- Given text -
This summer, we are replacing 1,500 computers! That means 1,500 older computers are being resold to a company. These machines currently have our OS, applications, some personal data, and other information stored on them. Because we lock down our BIOS, the company buying them can’t use a CD/USB drive to wipe them. If the company wanted to reset the BIOS, they would have to remove the jumper on any Desktops and would probably need our BIOS password on any laptops. Instead of manually wiping these machine and resetting the BIOS, let’s automatically format computer with MDT!
In the picture above, you’ll notice that we have a task sequence named Format. This task sequence really only does two things: formats the drive and remove certain BIOS settings. Here is how you can create one:
Step 1: Create the Task Sequence
You will want to create a new task sequence first. Your template will be the Standard Client Task Sequence. When you select your OS, pick your most commonly deployed OS and proceed through the wizard. Your main goal here is just to get a task sequence that you can edit.
Step 2: Start Deleting Phases
Your task sequence will start with seven phases. Delete all of the phases except: Initialization, Validation, and PreInstall. Expand the PreInstall phase and disable the Copy scripts task. You will also want to disable the Inject Drivers and Apply Patches tasks. This will shave some time off of the task sequence.

- Recorded information -
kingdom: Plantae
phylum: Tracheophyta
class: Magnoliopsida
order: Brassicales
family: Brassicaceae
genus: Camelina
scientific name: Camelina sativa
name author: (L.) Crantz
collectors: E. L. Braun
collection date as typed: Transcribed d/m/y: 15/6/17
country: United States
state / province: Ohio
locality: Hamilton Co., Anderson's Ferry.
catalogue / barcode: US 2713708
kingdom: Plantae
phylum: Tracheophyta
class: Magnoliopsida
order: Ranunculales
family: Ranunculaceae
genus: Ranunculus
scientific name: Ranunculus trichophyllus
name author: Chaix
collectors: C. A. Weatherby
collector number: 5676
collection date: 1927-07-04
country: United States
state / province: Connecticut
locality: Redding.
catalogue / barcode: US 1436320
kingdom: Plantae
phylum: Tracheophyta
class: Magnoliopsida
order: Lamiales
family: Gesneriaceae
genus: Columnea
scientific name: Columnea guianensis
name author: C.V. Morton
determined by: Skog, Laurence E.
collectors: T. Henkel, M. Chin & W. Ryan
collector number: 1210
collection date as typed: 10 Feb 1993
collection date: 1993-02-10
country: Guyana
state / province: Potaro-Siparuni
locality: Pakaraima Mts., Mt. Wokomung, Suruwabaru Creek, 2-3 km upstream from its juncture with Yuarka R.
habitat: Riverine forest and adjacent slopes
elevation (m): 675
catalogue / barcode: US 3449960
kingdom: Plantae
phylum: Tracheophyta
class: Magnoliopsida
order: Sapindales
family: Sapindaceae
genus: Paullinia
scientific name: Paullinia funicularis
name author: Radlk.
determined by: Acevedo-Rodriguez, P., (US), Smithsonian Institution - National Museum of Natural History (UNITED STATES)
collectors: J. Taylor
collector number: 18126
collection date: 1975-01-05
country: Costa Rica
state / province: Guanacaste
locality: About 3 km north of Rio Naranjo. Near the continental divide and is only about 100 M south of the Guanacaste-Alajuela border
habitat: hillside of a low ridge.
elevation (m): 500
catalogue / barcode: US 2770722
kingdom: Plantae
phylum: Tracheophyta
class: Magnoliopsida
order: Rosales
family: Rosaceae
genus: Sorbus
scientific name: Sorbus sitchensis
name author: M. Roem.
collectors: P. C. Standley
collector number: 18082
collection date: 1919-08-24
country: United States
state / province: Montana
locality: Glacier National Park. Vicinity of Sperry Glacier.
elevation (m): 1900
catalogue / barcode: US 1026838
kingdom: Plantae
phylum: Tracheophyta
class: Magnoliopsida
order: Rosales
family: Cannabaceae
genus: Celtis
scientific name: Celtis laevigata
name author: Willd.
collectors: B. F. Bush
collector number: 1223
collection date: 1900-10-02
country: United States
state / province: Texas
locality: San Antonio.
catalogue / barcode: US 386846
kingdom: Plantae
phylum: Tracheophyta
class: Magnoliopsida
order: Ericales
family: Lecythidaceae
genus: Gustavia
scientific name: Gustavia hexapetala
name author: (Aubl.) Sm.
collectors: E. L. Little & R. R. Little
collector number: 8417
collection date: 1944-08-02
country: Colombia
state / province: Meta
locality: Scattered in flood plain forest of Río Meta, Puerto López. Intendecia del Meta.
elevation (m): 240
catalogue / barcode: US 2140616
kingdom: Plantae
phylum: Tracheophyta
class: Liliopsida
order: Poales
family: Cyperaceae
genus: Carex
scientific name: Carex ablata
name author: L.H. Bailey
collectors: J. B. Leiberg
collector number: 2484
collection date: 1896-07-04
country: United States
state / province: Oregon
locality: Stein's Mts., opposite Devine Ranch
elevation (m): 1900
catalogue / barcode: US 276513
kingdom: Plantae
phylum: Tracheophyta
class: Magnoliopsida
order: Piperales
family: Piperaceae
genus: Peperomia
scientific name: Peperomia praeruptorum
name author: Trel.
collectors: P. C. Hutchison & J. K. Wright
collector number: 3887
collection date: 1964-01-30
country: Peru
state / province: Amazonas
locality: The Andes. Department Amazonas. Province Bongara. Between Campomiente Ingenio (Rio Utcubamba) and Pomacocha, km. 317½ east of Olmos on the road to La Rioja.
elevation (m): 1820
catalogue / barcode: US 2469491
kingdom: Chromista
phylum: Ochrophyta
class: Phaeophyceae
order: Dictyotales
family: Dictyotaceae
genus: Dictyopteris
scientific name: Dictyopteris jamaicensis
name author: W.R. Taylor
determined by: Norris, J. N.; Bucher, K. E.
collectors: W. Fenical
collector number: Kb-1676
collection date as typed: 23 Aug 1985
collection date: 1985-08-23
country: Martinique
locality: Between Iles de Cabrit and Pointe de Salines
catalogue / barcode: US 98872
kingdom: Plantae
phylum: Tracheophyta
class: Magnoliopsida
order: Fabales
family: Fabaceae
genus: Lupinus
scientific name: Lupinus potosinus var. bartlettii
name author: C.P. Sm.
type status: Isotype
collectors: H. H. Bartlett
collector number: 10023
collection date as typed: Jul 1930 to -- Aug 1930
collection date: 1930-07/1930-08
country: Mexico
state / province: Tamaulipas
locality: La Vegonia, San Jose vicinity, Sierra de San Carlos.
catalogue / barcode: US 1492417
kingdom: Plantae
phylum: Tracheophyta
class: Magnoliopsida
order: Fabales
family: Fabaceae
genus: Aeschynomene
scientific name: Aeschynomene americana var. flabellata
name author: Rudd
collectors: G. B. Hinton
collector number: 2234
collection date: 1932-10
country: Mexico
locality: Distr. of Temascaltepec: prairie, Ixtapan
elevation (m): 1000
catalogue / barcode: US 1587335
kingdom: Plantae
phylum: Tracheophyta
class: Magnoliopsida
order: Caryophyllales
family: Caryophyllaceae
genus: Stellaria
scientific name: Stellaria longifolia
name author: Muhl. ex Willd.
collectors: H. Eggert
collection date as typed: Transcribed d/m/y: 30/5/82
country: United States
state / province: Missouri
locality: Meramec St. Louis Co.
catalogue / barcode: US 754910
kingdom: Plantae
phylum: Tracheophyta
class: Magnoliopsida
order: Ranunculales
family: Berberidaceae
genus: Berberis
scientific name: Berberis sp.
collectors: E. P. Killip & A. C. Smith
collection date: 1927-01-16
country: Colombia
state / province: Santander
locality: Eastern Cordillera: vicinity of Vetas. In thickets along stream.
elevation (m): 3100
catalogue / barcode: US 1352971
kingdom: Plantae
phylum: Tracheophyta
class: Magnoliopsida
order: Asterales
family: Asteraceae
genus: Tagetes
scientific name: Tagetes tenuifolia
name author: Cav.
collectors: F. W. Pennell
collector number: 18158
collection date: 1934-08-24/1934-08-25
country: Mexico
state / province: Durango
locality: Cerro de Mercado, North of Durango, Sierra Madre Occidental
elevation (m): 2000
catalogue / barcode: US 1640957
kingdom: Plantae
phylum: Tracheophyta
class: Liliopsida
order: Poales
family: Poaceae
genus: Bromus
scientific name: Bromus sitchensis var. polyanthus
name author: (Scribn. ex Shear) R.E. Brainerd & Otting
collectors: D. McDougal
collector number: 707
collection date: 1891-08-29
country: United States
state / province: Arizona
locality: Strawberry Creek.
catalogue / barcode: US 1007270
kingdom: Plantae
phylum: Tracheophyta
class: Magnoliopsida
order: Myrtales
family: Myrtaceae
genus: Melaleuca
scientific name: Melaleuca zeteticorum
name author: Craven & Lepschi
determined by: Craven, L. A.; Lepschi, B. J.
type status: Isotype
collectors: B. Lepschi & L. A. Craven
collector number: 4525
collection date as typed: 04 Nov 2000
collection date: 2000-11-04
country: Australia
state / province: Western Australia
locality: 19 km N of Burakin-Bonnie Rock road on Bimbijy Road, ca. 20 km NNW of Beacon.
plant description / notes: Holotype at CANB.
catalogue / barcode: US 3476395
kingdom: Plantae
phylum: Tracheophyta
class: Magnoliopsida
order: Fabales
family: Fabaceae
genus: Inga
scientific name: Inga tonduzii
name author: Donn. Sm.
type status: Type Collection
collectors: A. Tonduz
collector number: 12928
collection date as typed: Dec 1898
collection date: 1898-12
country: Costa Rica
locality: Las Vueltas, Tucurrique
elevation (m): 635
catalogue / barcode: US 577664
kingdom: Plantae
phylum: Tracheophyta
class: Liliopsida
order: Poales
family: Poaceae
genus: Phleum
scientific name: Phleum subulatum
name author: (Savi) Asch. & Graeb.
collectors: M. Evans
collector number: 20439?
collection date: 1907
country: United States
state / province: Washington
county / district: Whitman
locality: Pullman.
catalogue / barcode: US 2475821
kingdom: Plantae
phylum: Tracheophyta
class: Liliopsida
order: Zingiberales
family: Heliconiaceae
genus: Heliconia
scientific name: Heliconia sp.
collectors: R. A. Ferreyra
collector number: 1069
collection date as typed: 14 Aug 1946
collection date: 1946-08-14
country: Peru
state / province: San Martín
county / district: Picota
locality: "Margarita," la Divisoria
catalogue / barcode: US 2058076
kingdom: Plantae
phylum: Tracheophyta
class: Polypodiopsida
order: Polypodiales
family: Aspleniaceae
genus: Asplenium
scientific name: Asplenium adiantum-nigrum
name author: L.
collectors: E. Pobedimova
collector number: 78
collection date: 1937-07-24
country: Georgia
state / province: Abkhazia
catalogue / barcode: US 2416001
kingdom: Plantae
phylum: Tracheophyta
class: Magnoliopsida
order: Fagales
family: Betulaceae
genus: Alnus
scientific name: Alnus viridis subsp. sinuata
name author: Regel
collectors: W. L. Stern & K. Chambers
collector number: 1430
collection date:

- Task to carry out -
Which phases should remain in the task sequence after the others are deleted, according to the text on formatting computers with MDT?

- Output for this exercise -
Initialization, Validation, and PreInstall.